──────── FRAGMENTO MOSTRADO
La advertencia de Zelenski no es un recurso retórico aislado: responde a una lógica de comunicación estratégica que el gobierno ucraniano ha utilizado desde el inicio de la invasión para mantener la presión internacional y preparar a su población. Sin embargo, el contexto actual añade una dimensión nueva y más grave. El uso sistemático del Oreshnik sugiere que Rusia está dispuesta a emplear sus arsenales más avanzados, lo que eleva exponencialmente el riesgo para la infraestructura crítica ucraniana —energía, agua, comunicaciones— precisamente cuando el invierno agrava las condiciones humanitarias.
La insistencia de Zelenski en conseguir más misiles Patriot revela, además, una brecha preocupante en la cadena de suministro militar occidental. Tener baterías operativas pero sin munición equivale, en términos prácticos, a no tener defensa. Este déficit no es menor: los sistemas Patriot son actualmente uno de los pocos mecanismos capaces de interceptar misiles balísticos como el Oreshnik. Si Occidente no resuelve esta ecuación logística, Ucrania queda crecientemente expuesta a ataques que no puede neutralizar.
────────────────
──────── MATERIAL MOSTRADO
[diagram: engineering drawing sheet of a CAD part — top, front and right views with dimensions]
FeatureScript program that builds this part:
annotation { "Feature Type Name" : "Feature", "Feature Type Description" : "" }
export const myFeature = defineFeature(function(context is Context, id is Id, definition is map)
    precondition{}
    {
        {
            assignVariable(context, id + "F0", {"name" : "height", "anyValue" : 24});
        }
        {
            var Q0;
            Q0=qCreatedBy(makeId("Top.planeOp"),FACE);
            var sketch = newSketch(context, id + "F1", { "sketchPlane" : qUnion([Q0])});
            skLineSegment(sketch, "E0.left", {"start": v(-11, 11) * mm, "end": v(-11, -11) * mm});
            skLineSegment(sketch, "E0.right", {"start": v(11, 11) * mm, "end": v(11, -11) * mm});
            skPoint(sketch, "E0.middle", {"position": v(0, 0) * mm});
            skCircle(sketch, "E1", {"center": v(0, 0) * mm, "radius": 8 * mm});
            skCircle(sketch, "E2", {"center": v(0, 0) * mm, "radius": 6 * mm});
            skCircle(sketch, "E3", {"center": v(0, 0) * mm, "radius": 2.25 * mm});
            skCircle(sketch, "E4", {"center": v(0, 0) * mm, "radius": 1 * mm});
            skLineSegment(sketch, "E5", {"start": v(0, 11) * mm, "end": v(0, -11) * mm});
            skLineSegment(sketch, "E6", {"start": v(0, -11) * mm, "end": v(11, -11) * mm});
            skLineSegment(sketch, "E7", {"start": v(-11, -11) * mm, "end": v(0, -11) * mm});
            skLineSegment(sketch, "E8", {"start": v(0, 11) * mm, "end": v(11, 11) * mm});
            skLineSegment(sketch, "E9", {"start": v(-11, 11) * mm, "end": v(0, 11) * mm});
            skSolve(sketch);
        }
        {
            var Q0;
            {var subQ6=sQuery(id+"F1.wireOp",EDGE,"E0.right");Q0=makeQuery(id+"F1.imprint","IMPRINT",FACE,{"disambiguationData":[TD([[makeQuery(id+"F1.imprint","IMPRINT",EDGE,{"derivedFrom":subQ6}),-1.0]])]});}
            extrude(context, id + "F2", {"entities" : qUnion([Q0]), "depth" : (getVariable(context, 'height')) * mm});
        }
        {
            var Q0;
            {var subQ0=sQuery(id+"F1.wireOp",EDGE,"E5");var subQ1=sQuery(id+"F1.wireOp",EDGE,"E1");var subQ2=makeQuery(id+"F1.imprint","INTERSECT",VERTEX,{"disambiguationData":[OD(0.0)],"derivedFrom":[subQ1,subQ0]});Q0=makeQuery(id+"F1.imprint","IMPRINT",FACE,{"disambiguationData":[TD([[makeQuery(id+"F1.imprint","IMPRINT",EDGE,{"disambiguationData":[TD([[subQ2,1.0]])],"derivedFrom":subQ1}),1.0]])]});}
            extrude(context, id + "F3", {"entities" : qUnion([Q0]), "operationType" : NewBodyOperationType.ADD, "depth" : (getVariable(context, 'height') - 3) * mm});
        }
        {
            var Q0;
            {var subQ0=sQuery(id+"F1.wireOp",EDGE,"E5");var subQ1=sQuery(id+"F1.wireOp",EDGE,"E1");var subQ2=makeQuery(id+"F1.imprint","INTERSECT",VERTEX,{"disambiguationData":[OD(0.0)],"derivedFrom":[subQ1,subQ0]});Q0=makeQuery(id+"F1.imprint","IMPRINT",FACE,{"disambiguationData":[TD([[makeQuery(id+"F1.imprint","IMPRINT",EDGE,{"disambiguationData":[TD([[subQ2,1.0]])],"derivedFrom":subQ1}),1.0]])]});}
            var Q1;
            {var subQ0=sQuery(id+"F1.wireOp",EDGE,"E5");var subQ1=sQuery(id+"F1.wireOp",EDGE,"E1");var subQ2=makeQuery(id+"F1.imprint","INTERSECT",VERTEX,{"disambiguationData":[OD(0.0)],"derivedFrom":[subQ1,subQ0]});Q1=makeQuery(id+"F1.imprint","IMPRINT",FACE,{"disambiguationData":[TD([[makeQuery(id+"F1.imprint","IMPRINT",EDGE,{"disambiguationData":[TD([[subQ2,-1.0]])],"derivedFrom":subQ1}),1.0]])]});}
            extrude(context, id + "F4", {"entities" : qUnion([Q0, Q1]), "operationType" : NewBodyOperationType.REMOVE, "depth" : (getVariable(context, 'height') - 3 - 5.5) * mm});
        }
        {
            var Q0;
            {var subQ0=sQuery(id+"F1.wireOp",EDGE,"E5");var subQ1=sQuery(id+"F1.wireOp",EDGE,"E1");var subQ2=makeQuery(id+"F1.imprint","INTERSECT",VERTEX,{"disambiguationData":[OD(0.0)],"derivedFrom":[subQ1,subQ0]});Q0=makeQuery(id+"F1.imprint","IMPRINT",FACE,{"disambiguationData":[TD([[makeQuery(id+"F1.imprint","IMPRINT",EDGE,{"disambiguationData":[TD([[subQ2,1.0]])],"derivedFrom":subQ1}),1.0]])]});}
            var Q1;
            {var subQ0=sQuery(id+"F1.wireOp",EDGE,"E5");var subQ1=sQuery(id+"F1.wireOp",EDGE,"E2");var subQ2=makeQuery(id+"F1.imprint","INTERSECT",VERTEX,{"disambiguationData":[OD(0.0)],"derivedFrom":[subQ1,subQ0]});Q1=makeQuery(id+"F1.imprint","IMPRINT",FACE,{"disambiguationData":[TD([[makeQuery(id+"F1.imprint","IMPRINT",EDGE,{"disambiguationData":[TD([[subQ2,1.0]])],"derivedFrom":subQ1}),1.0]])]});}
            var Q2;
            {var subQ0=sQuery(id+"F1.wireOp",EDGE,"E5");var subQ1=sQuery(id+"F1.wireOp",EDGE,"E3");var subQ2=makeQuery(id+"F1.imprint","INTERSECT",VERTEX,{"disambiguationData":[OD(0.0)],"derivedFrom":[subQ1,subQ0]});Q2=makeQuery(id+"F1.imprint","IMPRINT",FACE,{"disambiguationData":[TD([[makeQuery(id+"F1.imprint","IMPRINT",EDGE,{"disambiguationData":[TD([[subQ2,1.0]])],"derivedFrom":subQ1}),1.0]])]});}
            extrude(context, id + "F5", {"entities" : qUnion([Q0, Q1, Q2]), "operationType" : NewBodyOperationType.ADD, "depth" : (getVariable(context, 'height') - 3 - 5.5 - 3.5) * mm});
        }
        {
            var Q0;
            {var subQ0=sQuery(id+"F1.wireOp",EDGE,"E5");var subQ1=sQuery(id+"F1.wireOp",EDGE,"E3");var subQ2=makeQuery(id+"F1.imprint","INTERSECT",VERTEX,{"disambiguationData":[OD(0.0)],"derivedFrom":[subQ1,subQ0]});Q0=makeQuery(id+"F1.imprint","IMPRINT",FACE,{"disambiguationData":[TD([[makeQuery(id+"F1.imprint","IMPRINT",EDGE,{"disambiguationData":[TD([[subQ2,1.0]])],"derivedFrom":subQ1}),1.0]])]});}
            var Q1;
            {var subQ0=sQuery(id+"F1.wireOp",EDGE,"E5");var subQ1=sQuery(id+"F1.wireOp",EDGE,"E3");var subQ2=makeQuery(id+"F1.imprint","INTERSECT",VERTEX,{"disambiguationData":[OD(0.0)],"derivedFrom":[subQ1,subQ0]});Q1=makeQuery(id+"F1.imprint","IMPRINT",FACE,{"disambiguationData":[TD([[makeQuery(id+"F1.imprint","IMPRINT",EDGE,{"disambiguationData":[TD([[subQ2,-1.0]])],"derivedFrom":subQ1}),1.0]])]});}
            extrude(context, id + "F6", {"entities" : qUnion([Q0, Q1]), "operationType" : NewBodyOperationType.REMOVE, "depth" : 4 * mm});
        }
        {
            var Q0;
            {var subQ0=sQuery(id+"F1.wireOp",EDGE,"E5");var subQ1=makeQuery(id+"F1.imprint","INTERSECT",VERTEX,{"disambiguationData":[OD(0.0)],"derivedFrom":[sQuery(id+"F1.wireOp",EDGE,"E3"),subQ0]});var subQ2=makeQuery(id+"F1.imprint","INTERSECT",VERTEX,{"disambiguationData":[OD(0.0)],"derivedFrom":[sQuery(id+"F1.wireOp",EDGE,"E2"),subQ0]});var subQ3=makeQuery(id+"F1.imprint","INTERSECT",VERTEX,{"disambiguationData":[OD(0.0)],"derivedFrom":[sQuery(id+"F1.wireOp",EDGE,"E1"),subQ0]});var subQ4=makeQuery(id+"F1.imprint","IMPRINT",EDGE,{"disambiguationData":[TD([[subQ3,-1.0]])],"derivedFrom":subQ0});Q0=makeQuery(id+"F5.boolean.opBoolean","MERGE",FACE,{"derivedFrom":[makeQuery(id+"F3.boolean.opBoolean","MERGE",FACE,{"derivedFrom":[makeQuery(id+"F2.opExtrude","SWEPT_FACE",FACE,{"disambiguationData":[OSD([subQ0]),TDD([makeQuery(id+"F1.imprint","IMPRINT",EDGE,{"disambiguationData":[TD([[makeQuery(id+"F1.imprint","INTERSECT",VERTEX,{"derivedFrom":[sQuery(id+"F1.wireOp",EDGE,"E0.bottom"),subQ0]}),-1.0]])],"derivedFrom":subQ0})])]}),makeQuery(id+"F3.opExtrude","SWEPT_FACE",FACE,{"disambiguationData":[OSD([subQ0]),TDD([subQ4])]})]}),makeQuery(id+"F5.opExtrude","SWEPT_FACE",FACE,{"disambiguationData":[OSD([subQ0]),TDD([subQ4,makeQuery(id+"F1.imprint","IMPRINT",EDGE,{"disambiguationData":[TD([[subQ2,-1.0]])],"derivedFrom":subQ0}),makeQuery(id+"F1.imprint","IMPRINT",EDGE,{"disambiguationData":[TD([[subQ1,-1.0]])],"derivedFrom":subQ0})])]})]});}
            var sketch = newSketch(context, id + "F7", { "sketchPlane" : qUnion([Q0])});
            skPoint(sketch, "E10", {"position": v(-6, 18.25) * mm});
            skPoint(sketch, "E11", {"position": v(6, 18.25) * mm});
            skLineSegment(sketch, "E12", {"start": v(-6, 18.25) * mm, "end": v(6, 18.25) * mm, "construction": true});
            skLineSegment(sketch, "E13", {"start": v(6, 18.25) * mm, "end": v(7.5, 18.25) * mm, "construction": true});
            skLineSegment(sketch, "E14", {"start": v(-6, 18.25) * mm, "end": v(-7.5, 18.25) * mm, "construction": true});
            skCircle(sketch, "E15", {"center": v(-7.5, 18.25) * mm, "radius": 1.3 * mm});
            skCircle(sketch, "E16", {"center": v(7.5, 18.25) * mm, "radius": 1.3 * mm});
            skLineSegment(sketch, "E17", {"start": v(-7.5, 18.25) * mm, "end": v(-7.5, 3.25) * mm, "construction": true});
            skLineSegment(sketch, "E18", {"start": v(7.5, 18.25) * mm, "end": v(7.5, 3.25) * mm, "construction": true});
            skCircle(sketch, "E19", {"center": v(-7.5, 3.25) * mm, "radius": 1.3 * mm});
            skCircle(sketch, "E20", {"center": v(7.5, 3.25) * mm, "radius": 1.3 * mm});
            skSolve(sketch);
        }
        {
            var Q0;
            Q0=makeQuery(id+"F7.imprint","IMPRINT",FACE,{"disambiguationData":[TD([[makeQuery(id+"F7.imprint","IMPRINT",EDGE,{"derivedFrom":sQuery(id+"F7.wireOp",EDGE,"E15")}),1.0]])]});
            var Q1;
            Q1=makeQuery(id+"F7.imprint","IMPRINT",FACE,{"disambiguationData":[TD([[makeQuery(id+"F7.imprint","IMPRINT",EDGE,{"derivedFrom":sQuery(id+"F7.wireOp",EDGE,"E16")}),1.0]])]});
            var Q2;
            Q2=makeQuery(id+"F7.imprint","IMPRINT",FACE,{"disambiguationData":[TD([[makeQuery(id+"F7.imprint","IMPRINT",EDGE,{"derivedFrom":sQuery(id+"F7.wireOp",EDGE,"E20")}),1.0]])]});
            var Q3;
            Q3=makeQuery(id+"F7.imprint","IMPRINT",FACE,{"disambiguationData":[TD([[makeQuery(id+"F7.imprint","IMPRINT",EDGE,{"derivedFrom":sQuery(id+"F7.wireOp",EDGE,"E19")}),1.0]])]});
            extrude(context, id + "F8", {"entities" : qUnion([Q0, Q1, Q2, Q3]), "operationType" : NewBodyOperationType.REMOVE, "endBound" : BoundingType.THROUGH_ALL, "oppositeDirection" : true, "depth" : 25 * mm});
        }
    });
────────────────
▸ **LISTA DE TAREAS**:
A) Reescribe la parte del fragmento sobre la defensa antiaérea de Ucrania que comienza con las palabras que contienen "La insistencia de" y termina con "no puede neutralizar.", sustituyendo "munición" por "proyectiles".
B) Prolonga el fragmento sobre la defensa antiaérea de Ucrania a partir de su última oración.
Los datos no hacen falta para resolver nada de lo que se pide.

▸ **RESULTADOS POR TAREA**:
A)
La insistencia de Zelenski en conseguir más misiles Patriot revela, además, una brecha preocupante en la cadena de suministro militar occidental. Tener baterías operativas pero sin proyectiles equivale, en términos prácticos, a no tener defensa. Este déficit no es menor: los sistemas Patriot son actualmente uno de los pocos mecanismos capaces de interceptar misiles balísticos como el Oreshnik. Si Occidente no resuelve esta ecuación logística, Ucrania queda crecientemente expuesta a ataques que no puede neutralizar.

B)
Perspectiva para América Latina
Para América Latina, la guerra en Ucrania ha dejado de ser un conflicto lejano con impacto solo humanitario. Las consecuencias económicas —en precios de alimentos, fertilizantes y energía— han golpeado de manera directa a economías de la región que dependen de importaciones provenientes de Ucrania y Rusia. Argentina, Brasil y varios países centroamericanos han sentido el efecto en sus cadenas agrícolas. Además, el uso de misiles con capacidad nuclear, aunque en configuración convencional, reaviva el debate global sobre la vigencia de los tratados de no proliferación y el orden de seguridad internacional, un tema que no es ajeno a regiones que históricamente han apostado por la desnuclearización, como lo establece el Tratado de Tlatelolco.
La postura de distintos gobiernos latinoamericanos frente al conflicto sigue siendo heterogénea: mientras algunos se alinean con la condena internacional a Rusia, otros mantienen vínculos comerciales y diplomáticos con Moscú. Este equilibrio se vuelve cada vez más difícil de sostener a medida que la guerra escala y las presiones de bloques geopolíticos opuestos se intensifican.
En las próximas horas y días, el mundo estará atento a si el ataque masivo que Zelenski anticipó efectivamente se materializa, y a la respuesta que ofrezca la OTAN ante el incidente en suelo rumano, que por primera vez plantea con claridad la posibilidad de un desbordamiento directo del conflicto hacia territorio de la alianza. La velocidad con que Estados Unidos responda a las solicitudes de armamento ucraniano también será un indicador clave del rumbo que tomará esta nueva fase de la guerra.